The most important sculpting, he said, must occur in our children. "Our genome is not something we earn. It is something given to us by God. It is his creation. [Modern science is] just figuring out the sequence of it. Since it is given to us, it requires no work, no commitment, no service and no loyalty."

In order to be successful and to accomplish goals, he said, humans must undergo sociological, spiritual and educational sculpting so that we can be shaped and molded into the ultimate human beings.

"Within the helix and DNA strands, love and respect have to be imposed. Those attributes are not inherited. In between the strands of DNA, academic and educational tools have to be tacked on at the ends," he said.

Watkins noted that his sculptors were his parents, friends, mentors and a host of role models. Their sculpting enabled him to become a successful doctor and dean. But the disturbing fact, he noted, is the lack of sculpting of the lives of African American children in this society.

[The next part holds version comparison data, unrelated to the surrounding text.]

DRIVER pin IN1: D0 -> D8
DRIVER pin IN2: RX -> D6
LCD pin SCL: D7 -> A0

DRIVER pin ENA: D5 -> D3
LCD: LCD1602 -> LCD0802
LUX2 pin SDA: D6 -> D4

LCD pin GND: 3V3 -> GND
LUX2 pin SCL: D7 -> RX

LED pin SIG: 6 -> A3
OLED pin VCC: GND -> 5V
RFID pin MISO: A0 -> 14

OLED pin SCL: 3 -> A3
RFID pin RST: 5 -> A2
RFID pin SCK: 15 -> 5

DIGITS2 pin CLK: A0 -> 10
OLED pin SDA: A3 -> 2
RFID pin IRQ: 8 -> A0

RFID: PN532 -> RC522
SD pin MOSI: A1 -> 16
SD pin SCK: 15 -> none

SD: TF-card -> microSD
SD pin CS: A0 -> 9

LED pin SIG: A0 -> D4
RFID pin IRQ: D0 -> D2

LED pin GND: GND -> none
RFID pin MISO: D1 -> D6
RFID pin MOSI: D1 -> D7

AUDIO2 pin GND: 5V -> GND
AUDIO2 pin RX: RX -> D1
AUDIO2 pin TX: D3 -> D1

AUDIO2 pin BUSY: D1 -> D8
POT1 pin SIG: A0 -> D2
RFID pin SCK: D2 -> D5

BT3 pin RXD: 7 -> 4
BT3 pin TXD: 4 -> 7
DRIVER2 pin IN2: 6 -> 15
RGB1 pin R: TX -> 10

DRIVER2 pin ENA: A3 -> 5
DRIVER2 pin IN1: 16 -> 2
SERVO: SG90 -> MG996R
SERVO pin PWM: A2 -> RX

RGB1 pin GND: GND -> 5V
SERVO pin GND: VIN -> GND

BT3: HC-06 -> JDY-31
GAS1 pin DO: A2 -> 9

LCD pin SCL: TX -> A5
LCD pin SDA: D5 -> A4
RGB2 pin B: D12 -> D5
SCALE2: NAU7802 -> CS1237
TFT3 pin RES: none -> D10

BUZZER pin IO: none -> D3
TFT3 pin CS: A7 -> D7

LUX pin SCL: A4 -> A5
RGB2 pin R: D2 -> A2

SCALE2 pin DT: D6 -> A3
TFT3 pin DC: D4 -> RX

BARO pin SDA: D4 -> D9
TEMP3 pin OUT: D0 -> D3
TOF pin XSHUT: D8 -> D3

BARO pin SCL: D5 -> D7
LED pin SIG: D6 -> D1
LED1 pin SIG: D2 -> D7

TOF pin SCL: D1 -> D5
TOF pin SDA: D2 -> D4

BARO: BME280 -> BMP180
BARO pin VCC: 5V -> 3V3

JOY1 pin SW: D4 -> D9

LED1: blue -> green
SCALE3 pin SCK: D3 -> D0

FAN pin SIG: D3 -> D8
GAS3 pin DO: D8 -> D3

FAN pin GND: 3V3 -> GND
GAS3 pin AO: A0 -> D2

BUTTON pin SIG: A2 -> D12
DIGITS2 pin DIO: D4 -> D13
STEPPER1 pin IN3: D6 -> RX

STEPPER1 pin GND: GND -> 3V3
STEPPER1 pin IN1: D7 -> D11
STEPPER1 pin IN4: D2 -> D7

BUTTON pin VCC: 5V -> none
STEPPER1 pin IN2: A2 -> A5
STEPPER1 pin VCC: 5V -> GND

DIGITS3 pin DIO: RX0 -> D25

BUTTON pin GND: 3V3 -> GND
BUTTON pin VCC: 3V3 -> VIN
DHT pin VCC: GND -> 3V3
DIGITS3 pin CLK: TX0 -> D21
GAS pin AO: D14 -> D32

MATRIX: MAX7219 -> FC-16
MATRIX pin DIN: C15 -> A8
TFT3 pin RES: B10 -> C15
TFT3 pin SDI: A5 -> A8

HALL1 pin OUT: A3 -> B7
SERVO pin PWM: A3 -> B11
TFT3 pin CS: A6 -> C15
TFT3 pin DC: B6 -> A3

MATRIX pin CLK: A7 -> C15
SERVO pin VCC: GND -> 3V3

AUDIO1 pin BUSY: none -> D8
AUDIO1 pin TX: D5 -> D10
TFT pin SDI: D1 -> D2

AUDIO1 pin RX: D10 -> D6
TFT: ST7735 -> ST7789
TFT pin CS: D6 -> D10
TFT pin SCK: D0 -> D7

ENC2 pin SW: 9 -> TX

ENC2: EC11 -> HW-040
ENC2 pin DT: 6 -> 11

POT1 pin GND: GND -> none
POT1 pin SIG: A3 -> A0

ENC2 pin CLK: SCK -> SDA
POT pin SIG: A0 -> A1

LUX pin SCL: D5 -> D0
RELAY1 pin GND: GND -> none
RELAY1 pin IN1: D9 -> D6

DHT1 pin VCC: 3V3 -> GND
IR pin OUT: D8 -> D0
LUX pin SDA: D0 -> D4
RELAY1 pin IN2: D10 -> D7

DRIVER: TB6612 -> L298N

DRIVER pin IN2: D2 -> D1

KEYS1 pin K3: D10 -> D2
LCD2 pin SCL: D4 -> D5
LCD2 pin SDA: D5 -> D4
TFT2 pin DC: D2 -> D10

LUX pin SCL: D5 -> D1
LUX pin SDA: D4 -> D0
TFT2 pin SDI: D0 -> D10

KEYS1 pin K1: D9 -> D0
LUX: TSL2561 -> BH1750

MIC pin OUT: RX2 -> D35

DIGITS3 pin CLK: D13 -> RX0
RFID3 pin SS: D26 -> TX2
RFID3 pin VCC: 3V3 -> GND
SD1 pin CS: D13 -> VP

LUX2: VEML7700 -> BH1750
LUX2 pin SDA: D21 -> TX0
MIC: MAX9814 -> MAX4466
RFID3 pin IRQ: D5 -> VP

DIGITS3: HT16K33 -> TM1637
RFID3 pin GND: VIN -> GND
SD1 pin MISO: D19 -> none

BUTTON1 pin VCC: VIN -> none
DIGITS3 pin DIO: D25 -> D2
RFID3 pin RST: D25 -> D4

"Every three minutes a baby is born to an African American teen-ager," he said. "Every 70 seconds an African American child is suspended from school. Every two hours an African American child is murdered. Who will sculpture their genome?" Watkins asked, urging his audience to help bring back the dreams to our children's eyes.

"But before we can do so we must know the threats to our children. Some of those threats are racism, lack of education, conservatism in our government and self-destructive behavior and values," he said, adding that we must not be silent about these threats. By beginning dialogue on these issues, we begin to embark upon the sculpting process.

"African American children are our future and our legacy," Watkins said. "To ensure their success and survival we must become their sculptors."

While Levi Watkins was concerned with the shaping of the future, Asa Hilliard, a professor of African studies at Georgia State University, spoke of the importance of understanding the past.

Last Tuesday night an enthusiastic audience--many wearing dreadlocks and multicolored African clothing--gathered in the Schafler Auditorium of the Bloomberg Center for Physics and Astronomy to hear Hilliard speak on the beginnings of Africa. Everyone seemed anxious to retrace the past.

"How far back can you trace your ancestry?" Hilliard posed the question to his audience. He said that for African Americans tracing the past draws a blank because there is simply a lack of knowledge and acknowledgment about the true historical evidence.

"Yes, slavery was our plight. But you cannot begin to talk about art without talking about Africa. You cannot begin to talk about ballet without talking about dance in Africa. You cannot begin to talk about architecture without talking about Africa," Hilliard said.

He pointed out that the history of African Americans has been painted with tainted myths about being noncontributory to history and social evolution. Hilliard, who is a prolific writer and scholar, has spent most of his life studying, learning and writing about African culture and its origins.

"What happened to black people before slavery? What happened to them after slavery?" he asked. To understand the evolution of African Americans in America one must understand the evolution of culture and the evolution of humanity in Africa.

"With the knowledge we gain about the past we must repaint the picture from the fragments of the history of Africans," he said, and added that the importance of understanding history helps cultures of people know who they are and where they came from. That knowledge builds pride and truth in the most quintessential form.

Hilliard also noted that African Americans are the only group of people who are known and referred to by their color. But other groups of people are referred to by their culture and by their history.

History is not just evidence and a collection of documents about the progress and evolution of people, he said. It is a story about the intricate lives of people who thrive, struggle, crawl and soar. The more we know about it the more we can understand ourselves and people who are different from us.

"Black people must know their history, and until they know it well, they cannot know who they are."